One of the essential differences between patriotism and nationalism is found in the attitude towards territory. Nationalists are inclined towards irredentism and expansionism. In their view, territories inhabited by fellow nationals ought to be claimed, indeed “redeemed,” by the nation-state, and in the interests of an expanding population, “national greatness” or both nationalists will pursue policies of expansion at the expense of indigenous and neighbouring peoples. (Ideological nationalists who see the nation-state as a vehicle for spreading “values” are potentially the most dangerous, because they are interested in “redeeming” every territory that is not currently under the approved type of regime; the fusion of American nationalism and democratism functions as a kind of ideological irredentism that theoretically views every country ruled by a non-democratic regime as irredenta.) There is something fundamentally aggressive and potentially imperialistic about nationalism. Patriots, meanwhile, are typically content to keep what territory they have and leave other peoples alone in their own countries. Every imperial misadventure that Kateb and others rightly criticise represents the antithesis of this patriotism. Wars of conquest have nothing to do with patriotism, and indeed they must always be dressed up (as the wars against Mexico and Spain were dressed up) as retaliation for slights and injuries because advocacy for naked aggression will usually offend decent people. Indeed, a case could be made that if conscription were in place to support a war of conquest a patriot might be obliged to refuse to serve (and not simply on grounds of civil libertarian opposition to conscription as such).

One of the reasons why so many extremely learned and wise rightists from central Europe, including Kuehnelt-Leddihn and Lukacs, view nationalism so negatively is that it was inextricably linked to the mania of self-determination that ruined central Europe and which continues to ruin the Balkans. Further, it is both populist and identitarian, which both K-L and Lukacs view very poorly. For K-L, the identitarianism of nationalism is evidence of its leftist origins and its ultimately illiberal nature. As an Austrian liberal, he never quite got around the problem that the ruling Austrian liberals in the late 19th century were among the biggest nationalists of their time, but this was his view. In a democracy, some measure of nationalism is almost unavoidable, and it becomes increasingly difficult to avoid in both extremely homogenous and extremely heterogenous populations.

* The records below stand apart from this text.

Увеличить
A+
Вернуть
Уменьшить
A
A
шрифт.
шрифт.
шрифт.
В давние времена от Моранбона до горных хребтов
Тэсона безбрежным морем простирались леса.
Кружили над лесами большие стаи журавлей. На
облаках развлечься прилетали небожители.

How can it be in both? When the national self can be readily defined in ethnic or linguistic terms because all or virtually all of the inhabitants of a state belong to the same groups, it is much easier for nationalism to emerge. Indeed, it is in these states where nationalism is usually the least outwardly aggressive, but may consequently be more hostile to difference within its own population. The more “self-evident” national identity appears, the less forgiving of deviations from some official definition of national identity the local nationalists tend to be. With an extremely diverse population, multiple competing nationalisms can emerge within a single state, either threatening to create some Latin America-style hierarchical system of peoples in which one group tends to dominate others or threatening to fragment the state along national lines. As it happens, mass immigration has the potential to lead to one of these outcomes, but that is a question for another day.